GOAN ATOM
Caroline Bergvall, . . Krupskaya, $9 (80pp) ISBN 978-1-928650-08-9
In her second book, English poet and performance artist Bergvall builds and demolishes a set of phonetic analogies between words and bodies; both are permeable, expanding and contracting, accepting improvised additions and rejecting some: "Nothing can compare/ to te icdil of body past/ humanolo clac/ crowded physiques wat mumbl 'vaseline.'" And both are erotic sites ("Ambient fish fuckflowers bloom in your mouth") that harbor the potential —"defaced milkmachines"—of gendered violence.
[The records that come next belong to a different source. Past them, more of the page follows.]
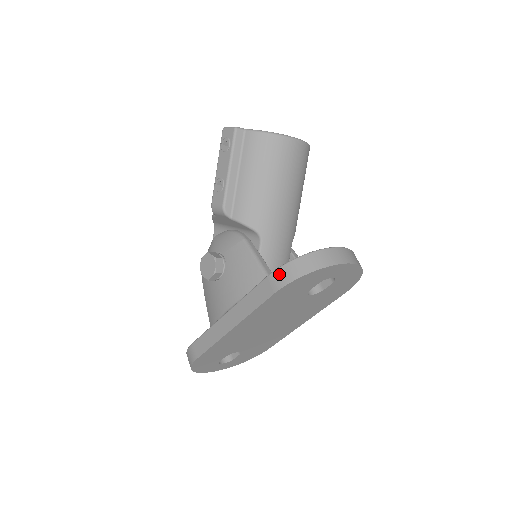
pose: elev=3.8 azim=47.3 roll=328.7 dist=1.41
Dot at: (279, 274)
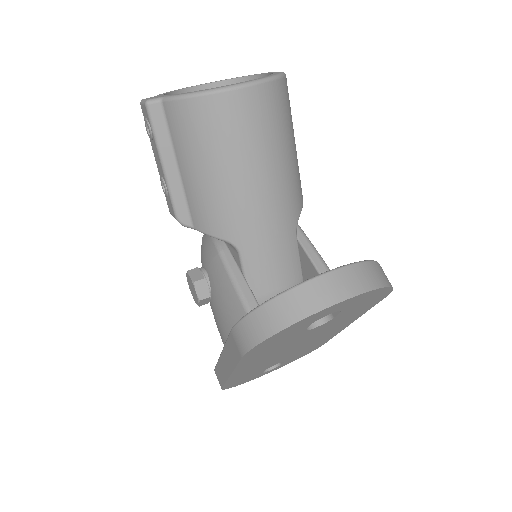
Dot at: (239, 333)
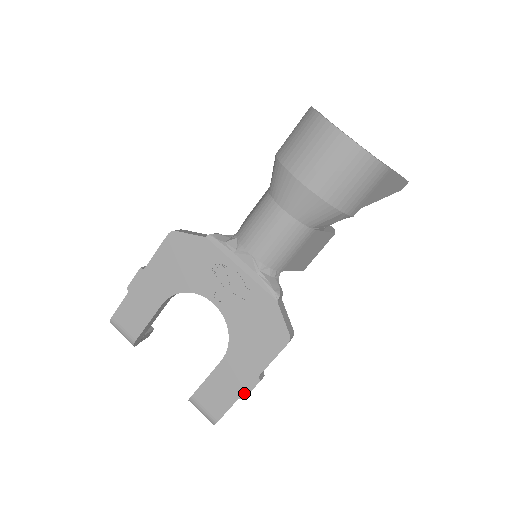
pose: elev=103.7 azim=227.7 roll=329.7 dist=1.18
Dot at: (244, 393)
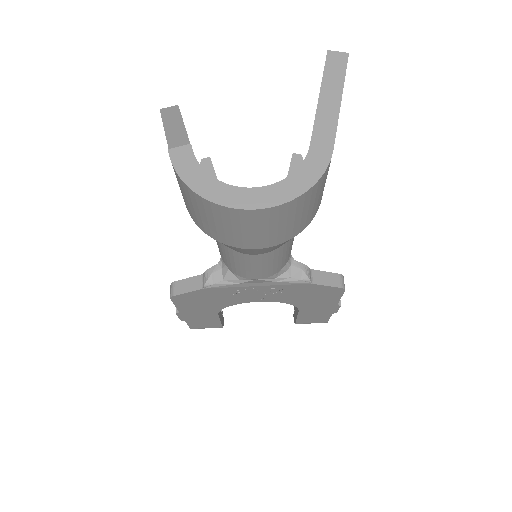
Dot at: (334, 312)
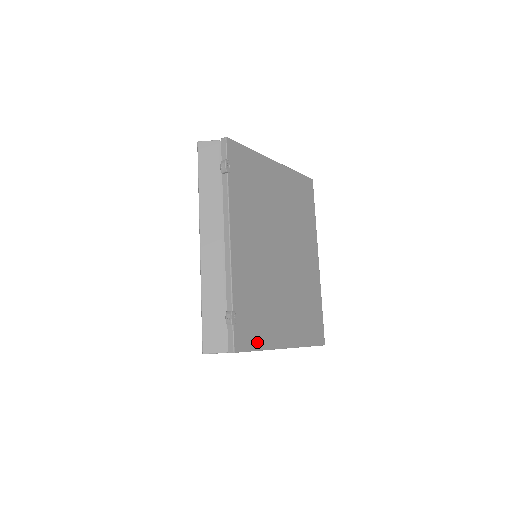
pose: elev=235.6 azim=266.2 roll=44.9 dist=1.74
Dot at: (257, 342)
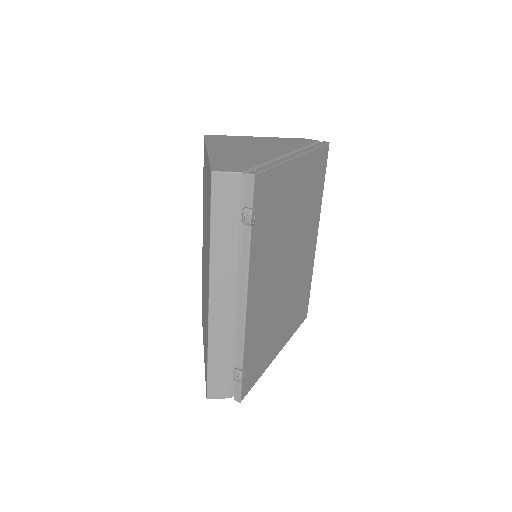
Dot at: (258, 374)
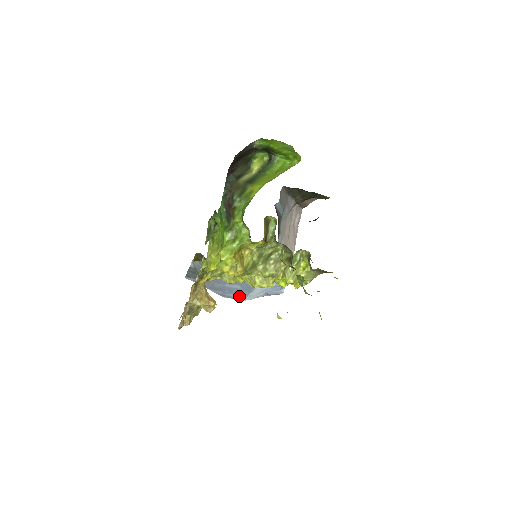
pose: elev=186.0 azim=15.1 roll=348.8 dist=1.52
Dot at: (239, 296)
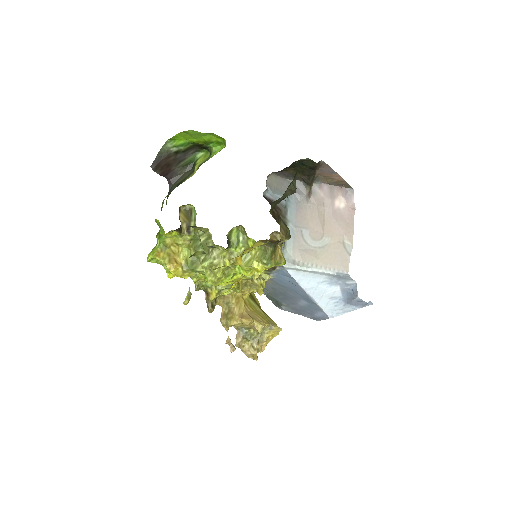
Dot at: (321, 314)
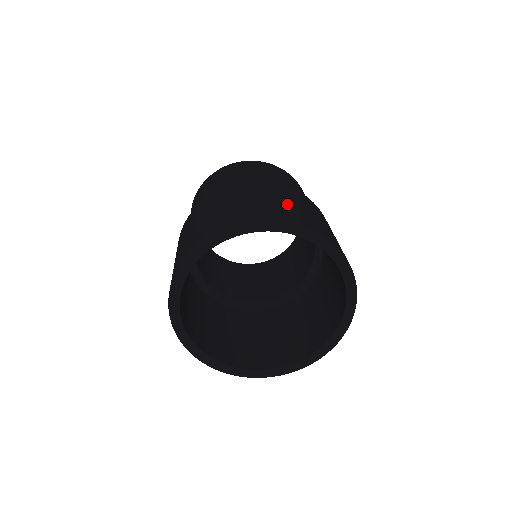
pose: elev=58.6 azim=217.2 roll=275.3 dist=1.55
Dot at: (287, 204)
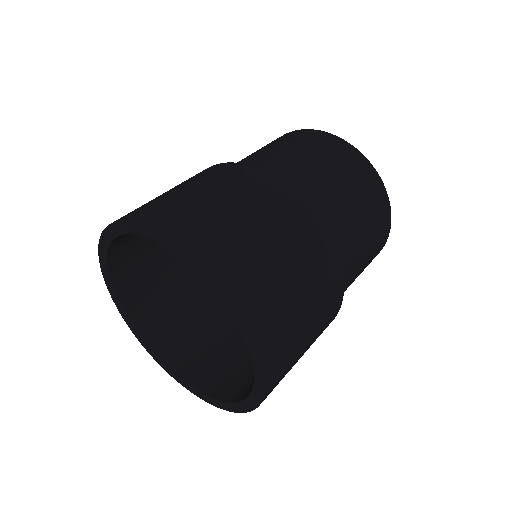
Dot at: (272, 260)
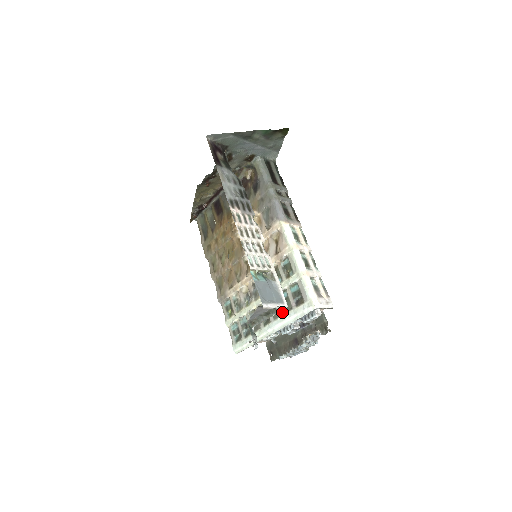
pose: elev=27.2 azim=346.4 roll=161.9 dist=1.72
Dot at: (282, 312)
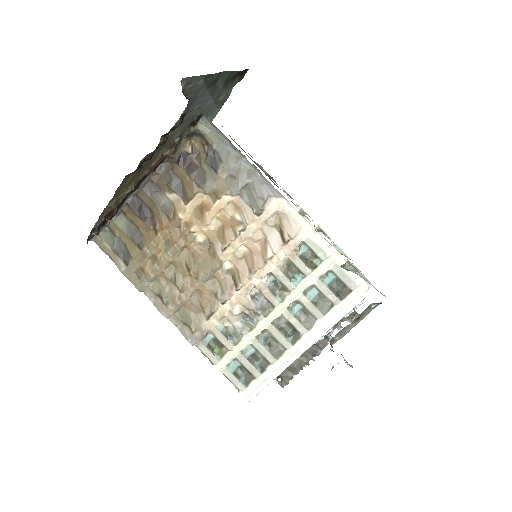
Dot at: (319, 315)
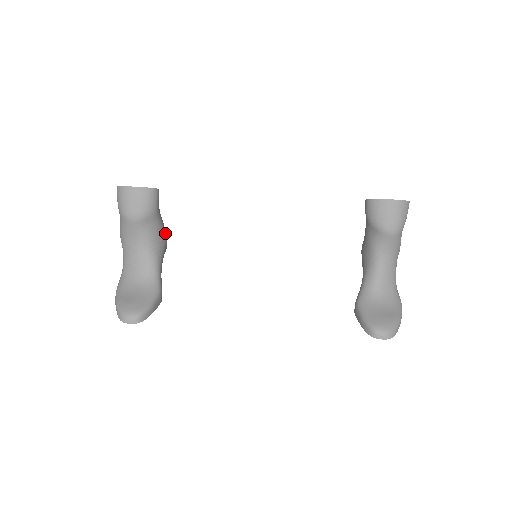
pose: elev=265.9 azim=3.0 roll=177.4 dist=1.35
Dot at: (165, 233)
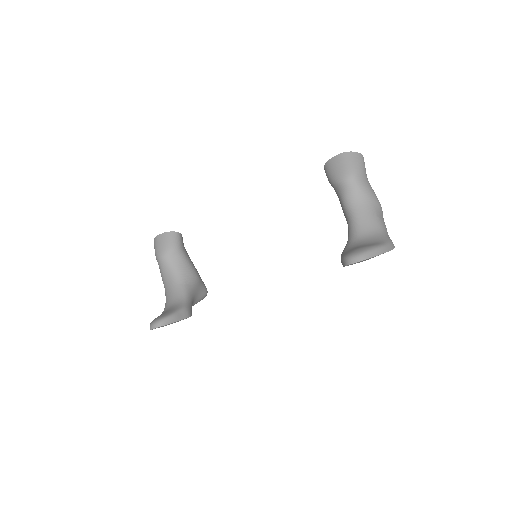
Dot at: (194, 270)
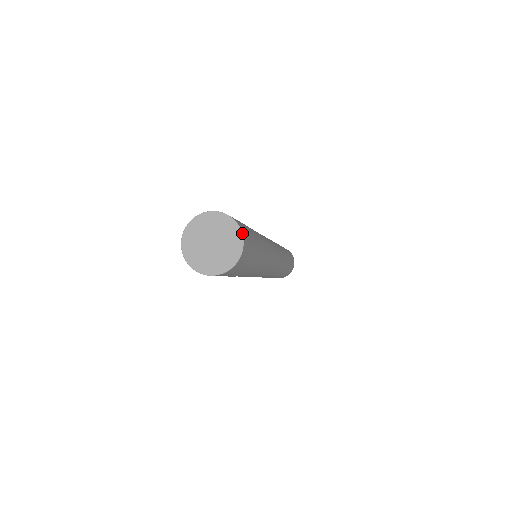
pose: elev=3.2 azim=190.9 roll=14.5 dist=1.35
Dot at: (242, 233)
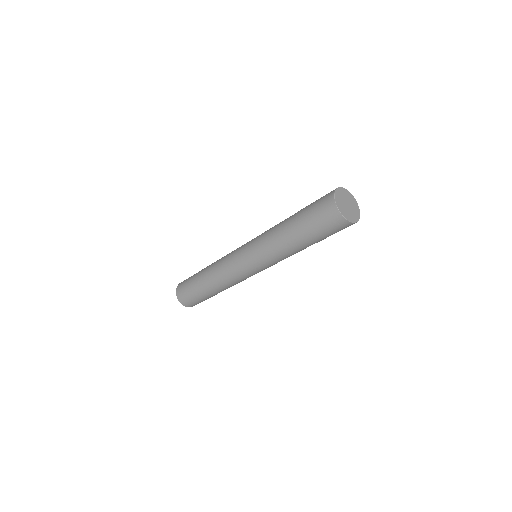
Dot at: (357, 203)
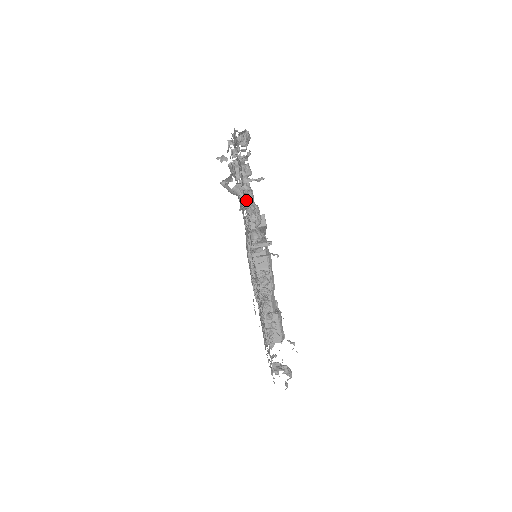
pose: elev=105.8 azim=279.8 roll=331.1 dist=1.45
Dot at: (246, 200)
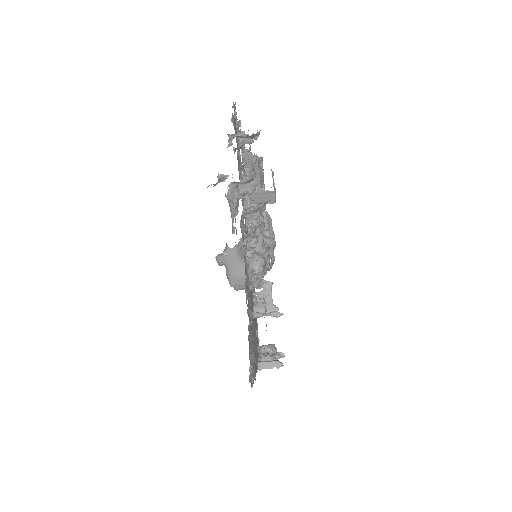
Dot at: (252, 276)
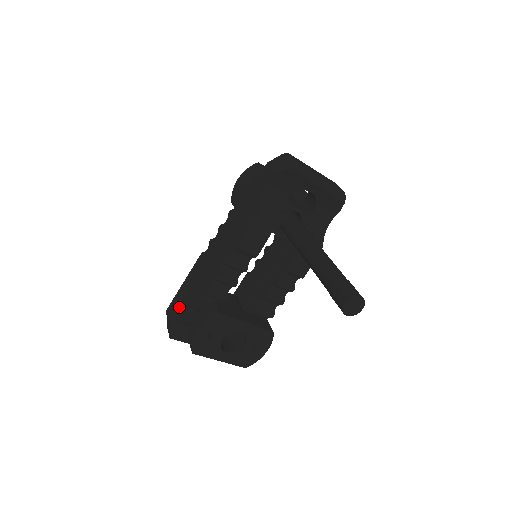
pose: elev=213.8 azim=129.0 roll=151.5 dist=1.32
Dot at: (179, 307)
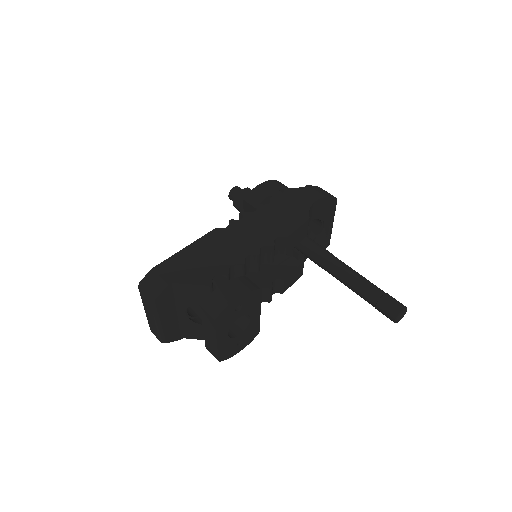
Dot at: (186, 269)
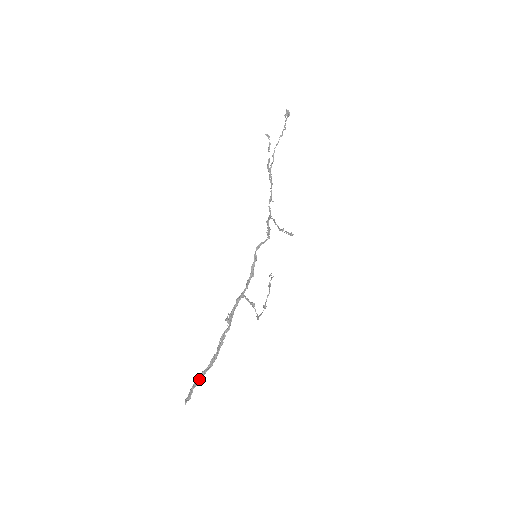
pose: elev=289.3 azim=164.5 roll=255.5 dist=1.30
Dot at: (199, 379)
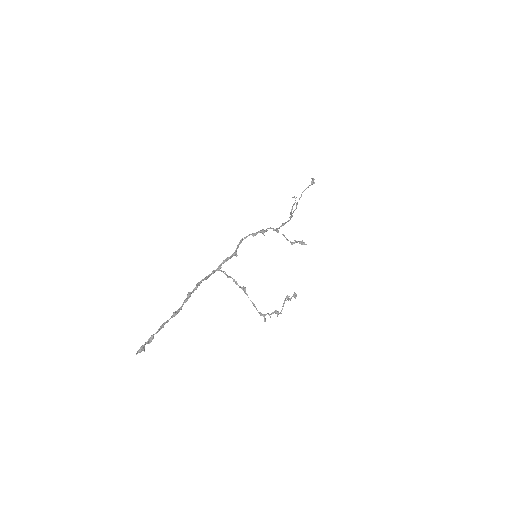
Dot at: (156, 332)
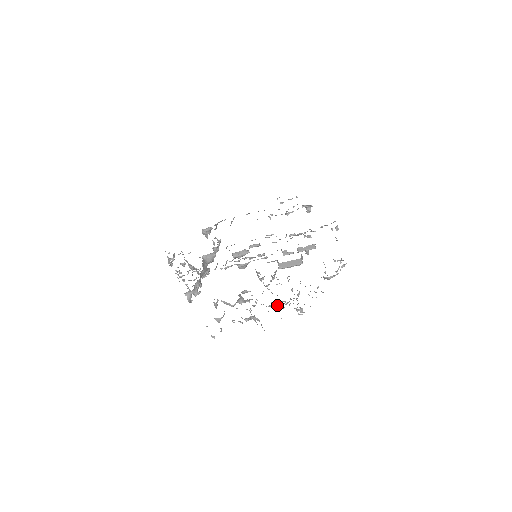
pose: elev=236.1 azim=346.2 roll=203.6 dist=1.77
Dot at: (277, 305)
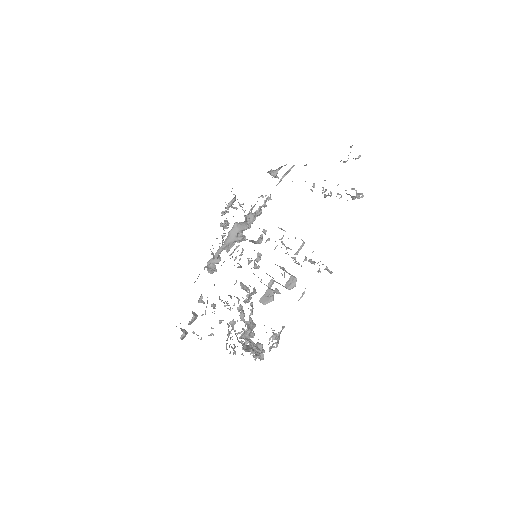
Dot at: (238, 333)
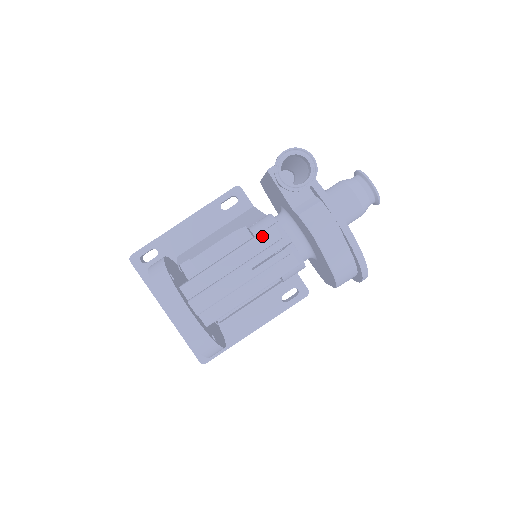
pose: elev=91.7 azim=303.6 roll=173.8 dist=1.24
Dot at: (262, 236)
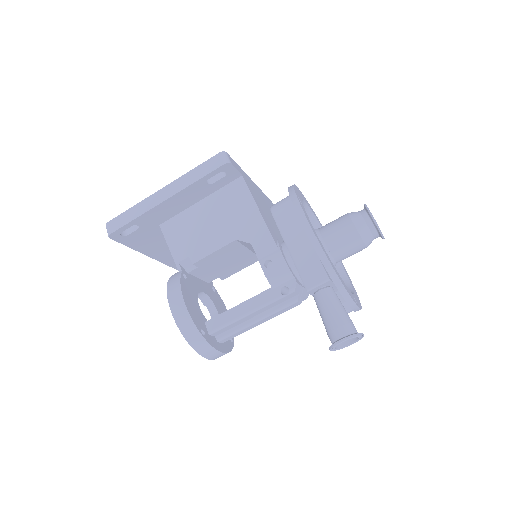
Dot at: (283, 298)
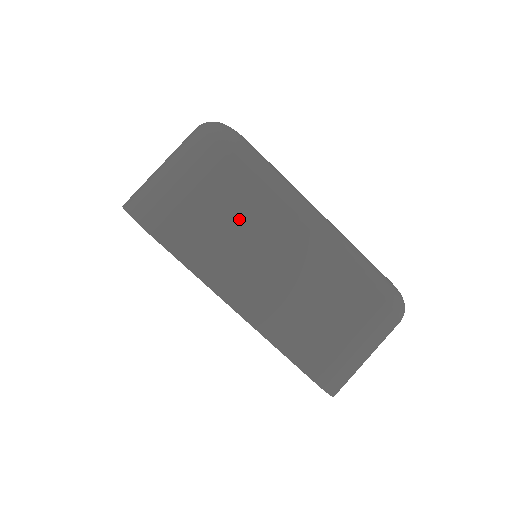
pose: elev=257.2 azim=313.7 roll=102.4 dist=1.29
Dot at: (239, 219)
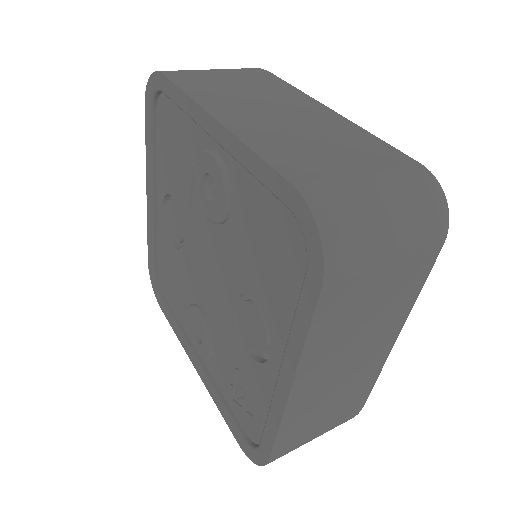
Dot at: (378, 310)
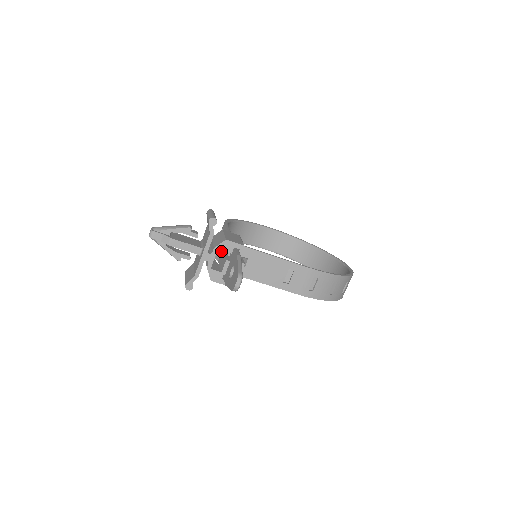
As words in this book-length sequence transmute letters to each other, "and nof invers at the tips," the problems of entering a foreign language (French in particular), or of reproducing unwritten dialects (English working-class dialects) further complicate matters: "Sgot/ a wides lit/ down the lily/ sgot avide slot." Sequences tend to begin with a dramatic announcement—"Enters the EVERY HOST"—and then give way to free association and transmutation of phonetic elements: "Enter DOLLY / Entered enters / Enters entered / Enter entre / en train en trail / en trav Ail Aïe". One or two blank pages often dramatize and theatricalize the entrance of these quasi-characters: "Clever holly / polie penny // sits on the cha / irk daisy." Such childish sing-songiness points the book's larger linguistic experiments toward the initial phases of language learning, and toward the fluid, uncertain linguistic signs there in play. Anyone who has seen Bergvall perform this or other works will know this book is only half the story, but its logical loops well-outline a minute drama—that of tracking a mutating linguistic sign as a species of corporeal, social thinking.